• EXERCISE PROMPT: Write out again, word for word, only the lines starting with the line that contains "Is the value" and going on through the line that contains "Which series reaches", including both of those lines.

• GIVEN ENTRIES:
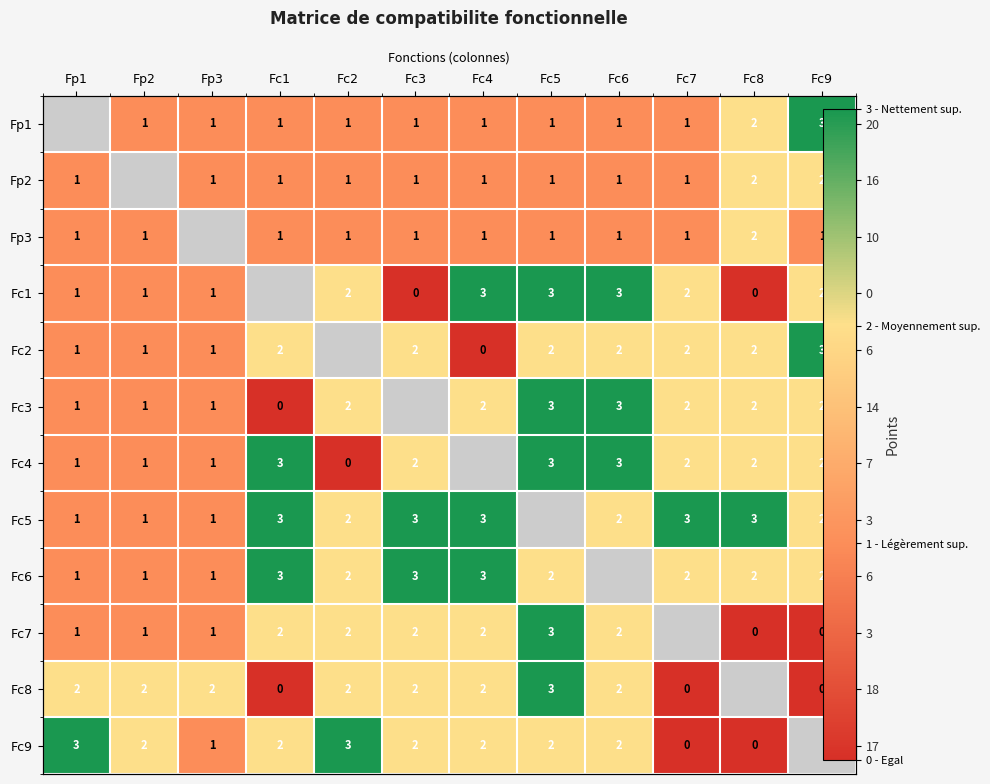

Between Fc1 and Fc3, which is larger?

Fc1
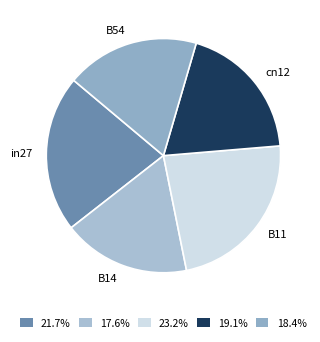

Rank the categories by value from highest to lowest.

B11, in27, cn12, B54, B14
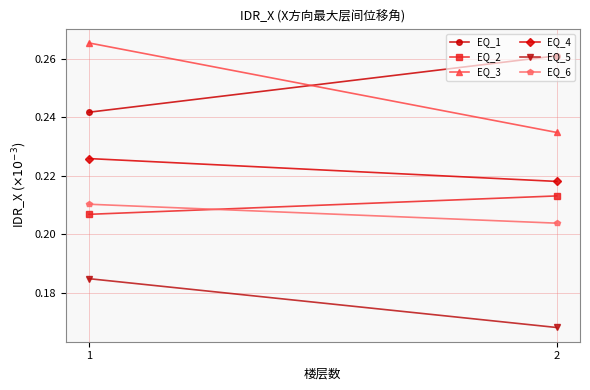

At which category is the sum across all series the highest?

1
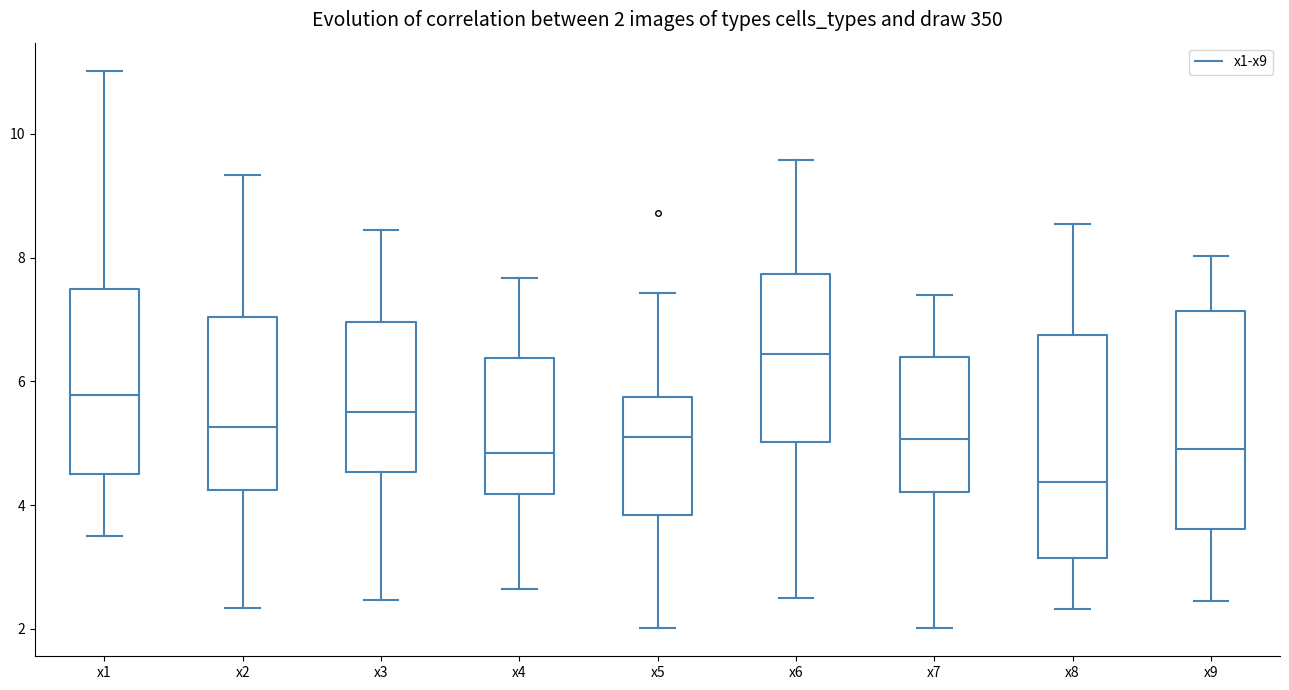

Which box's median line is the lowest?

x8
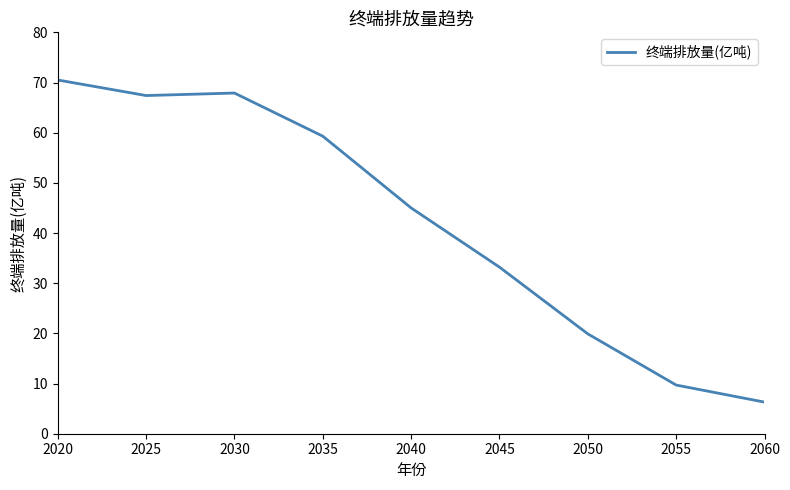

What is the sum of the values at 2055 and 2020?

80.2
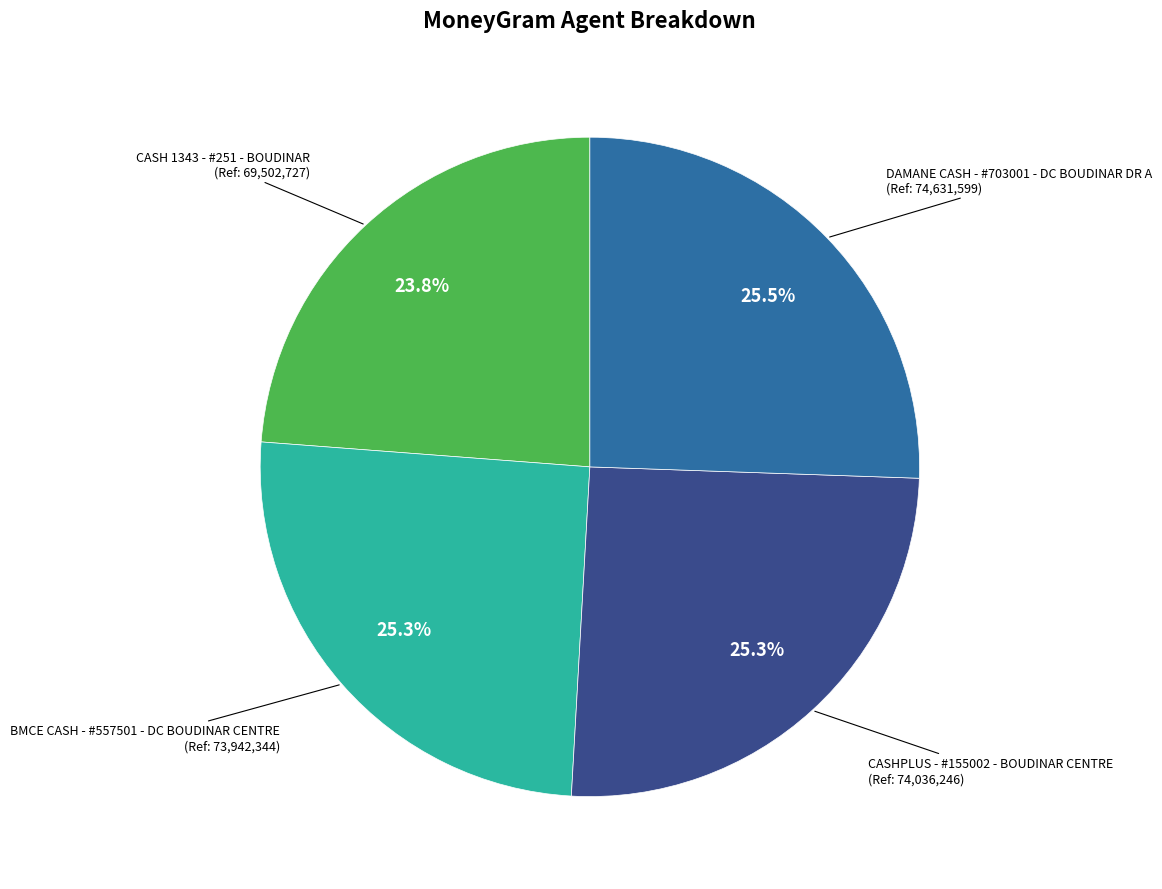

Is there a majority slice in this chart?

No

---

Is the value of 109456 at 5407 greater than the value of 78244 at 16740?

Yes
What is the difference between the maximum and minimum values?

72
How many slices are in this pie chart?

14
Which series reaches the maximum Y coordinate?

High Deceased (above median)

--

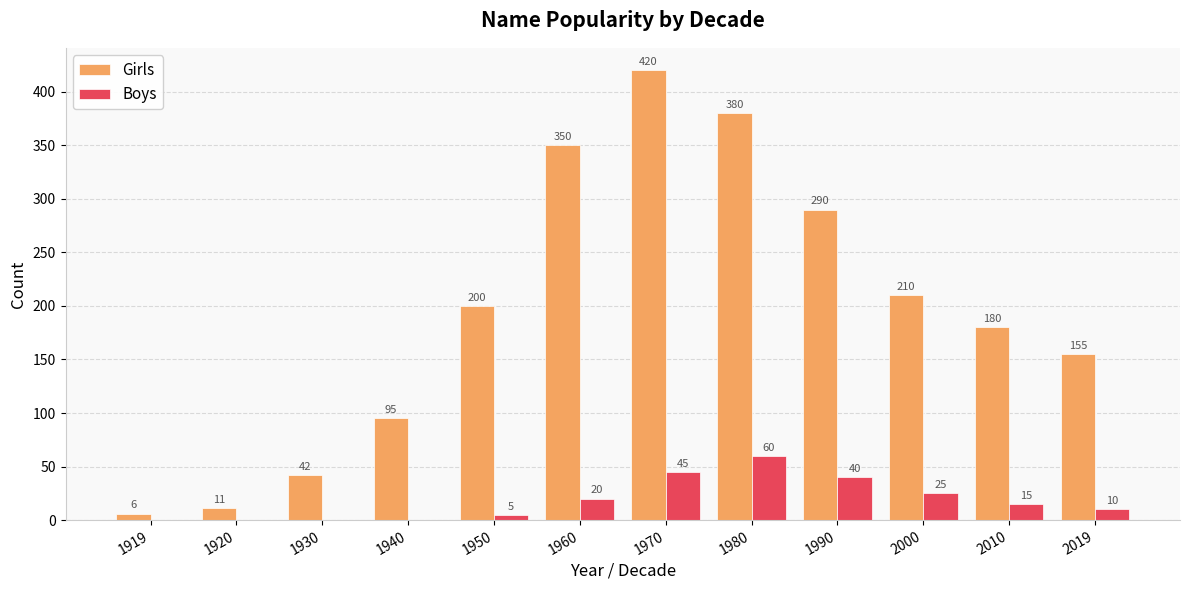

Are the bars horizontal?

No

• EXERCISE SOLUTION:
Is the value of 109456 at 5407 greater than the value of 78244 at 16740?

Yes
What is the difference between the maximum and minimum values?

72
How many slices are in this pie chart?

14
Which series reaches the maximum Y coordinate?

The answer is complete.